D’après le roman de Nane Beauregard (éditions POL)
Et si l'Amour ne se contait qu'à travers les mots, au filtre des lèvres d'une comédienne douée d'une rare présence, et si le jeu d'une actrice parvenait à transcender un texte, une écriture, et si le plaisir qu'on y prend était incommensurable... J’aime a le remarquable pouvoir de dresser le festin jouissif du théâtre tel qu'on souhaite le rencontrer. Car il s'agit bien ici de rencontres, d'affinités, de complicité entre autrice et metteuse en scène, entre écrivaine et actrice qui ne font qu'une bouchée délicieuse d'un repas délectable du verbe, du geste, du corps.

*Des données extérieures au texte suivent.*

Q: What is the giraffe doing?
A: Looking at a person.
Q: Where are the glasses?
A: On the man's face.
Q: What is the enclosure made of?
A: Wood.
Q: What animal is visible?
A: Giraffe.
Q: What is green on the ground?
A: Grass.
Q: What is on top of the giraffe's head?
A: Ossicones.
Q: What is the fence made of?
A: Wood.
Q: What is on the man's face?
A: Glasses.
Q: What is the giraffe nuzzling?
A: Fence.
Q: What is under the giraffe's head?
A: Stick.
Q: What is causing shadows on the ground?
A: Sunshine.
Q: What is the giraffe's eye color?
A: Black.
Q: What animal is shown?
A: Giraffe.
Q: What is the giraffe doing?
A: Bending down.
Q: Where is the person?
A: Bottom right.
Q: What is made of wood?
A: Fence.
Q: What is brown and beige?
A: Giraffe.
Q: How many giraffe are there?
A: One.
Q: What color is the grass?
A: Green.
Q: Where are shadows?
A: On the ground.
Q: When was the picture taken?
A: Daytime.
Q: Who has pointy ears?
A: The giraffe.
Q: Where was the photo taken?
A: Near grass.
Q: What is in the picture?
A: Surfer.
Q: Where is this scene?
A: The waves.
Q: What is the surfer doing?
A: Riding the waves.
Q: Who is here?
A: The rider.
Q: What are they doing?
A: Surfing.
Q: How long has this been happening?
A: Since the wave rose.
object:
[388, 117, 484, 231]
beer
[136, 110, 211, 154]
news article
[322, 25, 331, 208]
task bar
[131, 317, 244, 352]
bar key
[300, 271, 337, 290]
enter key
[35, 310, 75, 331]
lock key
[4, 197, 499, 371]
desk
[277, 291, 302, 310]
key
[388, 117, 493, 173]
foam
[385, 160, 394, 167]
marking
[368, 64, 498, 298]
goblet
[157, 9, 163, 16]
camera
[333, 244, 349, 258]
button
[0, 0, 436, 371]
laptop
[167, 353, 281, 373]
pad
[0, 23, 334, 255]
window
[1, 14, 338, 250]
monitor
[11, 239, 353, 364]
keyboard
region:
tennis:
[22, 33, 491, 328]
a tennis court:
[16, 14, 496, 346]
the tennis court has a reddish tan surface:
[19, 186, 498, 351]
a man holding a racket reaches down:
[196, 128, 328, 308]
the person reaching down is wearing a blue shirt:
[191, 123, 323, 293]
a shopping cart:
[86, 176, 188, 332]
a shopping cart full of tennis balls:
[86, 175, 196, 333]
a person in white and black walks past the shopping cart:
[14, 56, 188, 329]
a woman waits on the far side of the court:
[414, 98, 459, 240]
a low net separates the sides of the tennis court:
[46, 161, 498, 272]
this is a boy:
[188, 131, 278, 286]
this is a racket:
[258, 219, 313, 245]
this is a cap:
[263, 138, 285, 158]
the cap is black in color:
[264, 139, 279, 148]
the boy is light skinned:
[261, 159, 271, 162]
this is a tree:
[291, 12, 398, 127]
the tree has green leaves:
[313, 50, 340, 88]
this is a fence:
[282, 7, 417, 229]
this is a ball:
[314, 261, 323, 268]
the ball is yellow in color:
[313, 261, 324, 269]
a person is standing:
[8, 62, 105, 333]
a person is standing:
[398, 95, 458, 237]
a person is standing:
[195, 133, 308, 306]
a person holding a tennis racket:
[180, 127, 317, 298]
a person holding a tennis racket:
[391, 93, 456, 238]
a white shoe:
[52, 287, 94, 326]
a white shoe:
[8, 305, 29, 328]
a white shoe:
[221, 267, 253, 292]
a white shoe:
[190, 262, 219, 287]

J’aime c’est avant tout une voix. Celle d’une femme amoureuse qui tente de mettre des mots sur l’impalpable, l’insaisissable, du sentiment amoureux. Chaque mot en entraînant un autre, elle se rendra compte que Le Mot ultime pour décrire, décrypter et en fin faire le tour, et enfin savoir et comprendre ce qu’il en est de l’amour, n’existe pas. Que c’est sans doute justement cette impossibilité à le fixer, le figer qui le rend vivant et qui, sans cesse, le relance.
Magistral ! Une pièce brillante qui travaille la complexité de toute prise de parole et du silence qu’il faut forcer. J’aime joué par Laure Werckmann qui signe là sa première mise en scène. En une heure, la pièce est une leçon de dramaturgie dans l’interprétation – théâtrale comme psychanalytique – du premier roman de Nane Beauregard.